Provincial President of the Republican People's Party İzmir Branch
- In office 17 January 2011 – 3 June 2012
- Leader: Kemal Kılıçdaroğlu
- Preceded by: Rıfat Nalbantoğlu
- Succeeded by: Ali Engin

Personal details
- Born: January 1, 1960 (age 66) Karaburun, İzmir, Turkey
- Party: Republican People's Party (CHP) (2011–2018) Good Party (2018-present)
- Website: tacettinbayir.com

= Tacettin Bayır =

Turkish politician (born 1960)

Tacettin Bayır (born 1 January 1960) is a Turkish politician from the Republican People's Party (CHP) who currently serves as a Member of Parliament for İzmir's first electoral district since 7 June 2015, first elected in the June 2015 general election. He was formerly a founding member of the now-defunct Social Democracy Party (SODEP) in the early 1980s and later joined the Social Democratic Populist Party (SHP) before the party merged with the CHP.

==Early life and career==
Tacettin Bayır was born in a village named Mordoğan, in İzmir's Karaburun district, in 1960. After completing his primary and secondary education, he established a workshop in 1978 and worked there in the morning while continuing his high school education at the Akşam School of Commerce. He has since been a delegate for two terms at the İzmir Chamber of Commerce. He also served as the leader of the Executive Board of a construction company. He is married with two children.

==Political career==

===SODEP and the SHP===
In 1983, Bayır became one of the founding members of the Social Democracy Party (SODEP). After the party merged with the People's Party (HP) and became the Social Democratic Populist Party (SHP), he served as the President of the SHP's Artisan Commission in İzmir's Konak district. Between 1988 and 1990, he served as the President of Konak's community centres (Halkevleri) and was also the President of the Halkevleri Provincial Co-ordination Board. He was elected as a party delegate on both a district and provincial level while the SHP began merging preparations with the Republican People's Party (CHP).

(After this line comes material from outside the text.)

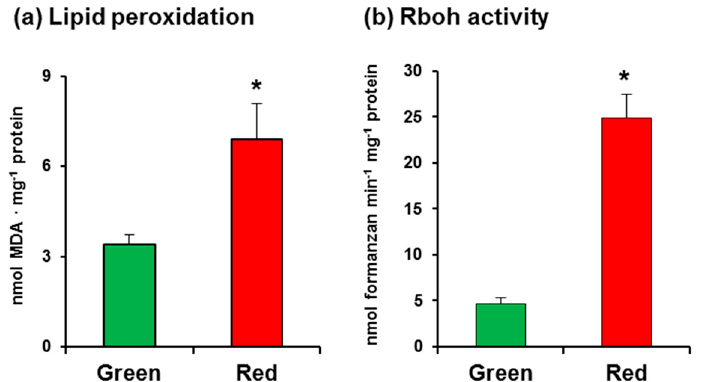
Figure 2. ( a ) Lipid peroxidation in pepper fruits. ( b ) Total respiratory burst oxidase homolog (Rboh) activity in pepper fruits. Data are the mean ± SEM of at least three independent biological replicates. Asterisks indicate that differences between values were statistically significant at p < 0.05.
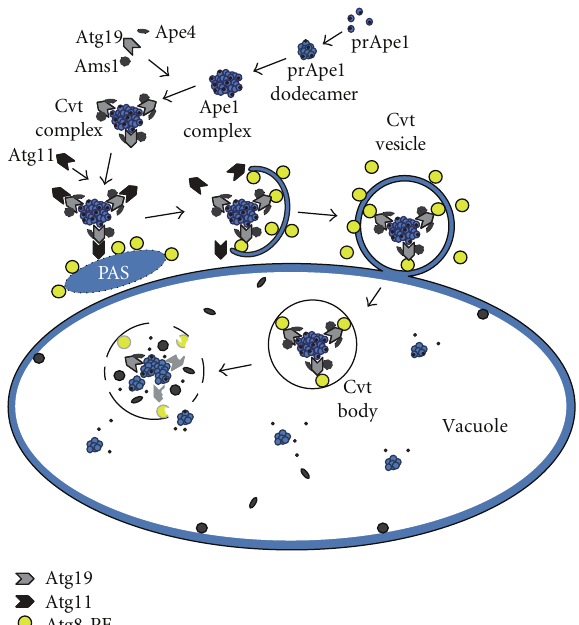
Figure 1: Overview of the Cvt pathway. (1) Formation of the Cvt complex: Precursor Ape1 forms a dodecamer. Multiple dodecamers assemble into an Ape1 complex. The Ape1 complex binds Atg19 via the prApe1 propeptide to form the Cvt complex. Other Cvt cargo, including Ams1 and Ape4, bind Atg19 at distinct domains. (2) Movement to the PAS: Atg19 binds the sca ff old protein Atg11, and the Cvt complex moves to the PAS. (3) Formation of the Cvt vesicle: Atg19 binds Atg8–PE, which drives the sequestration of the Cvt complex by the double-membrane phagophore. (4) Fusion of the Cvt vesicle with the vacuole: After completion of the Cvt vesicle, the outer membrane fuses with the vacuole, releasing the single membrane Cvt body into the lumen. The Cvt body is broken down by the Atg15 lipase, allowing access to vacuolar hydrolases. Atg19 and Atg8 are degraded. The propeptide of prApe1 is removed and the enzyme becomes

===Republican People's Party===
Bayır served as the Provincial President of the Republican People's Party İzmir Branch, the latest between 17 January 2011 and 3 June 2012. He also served as a member of the party's Consultation Board and election propagandist. In the party nomination primaries held before the 1999 general election, Bayır came seventh out of 43 candidates and thus made it onto the party candidate lists, though the CHP fell below the 10% election threshold and lost all parliamentary representation in 1999.

===Member of Parliament===
Bayır was elected as a CHP Member of Parliament for İzmir's first electoral district at the June 2015 general election. Shortly after he took his seat, he announced that he would be using his MP wages to provide a ₺300 scholarship to 50 students every month. His wife announced that they had formed a commission to determine the 50 successful applicants every month. After an escalation of conflict between the Turkish Army and the Kurdistan Workers' Party (PKK) in September 2015, he proposed a law that would declare 6 September as a national day of remembrance for fallen soldiers.

Bayır was one of 15 CHP deputies to join the Good Party on 21 April 2018.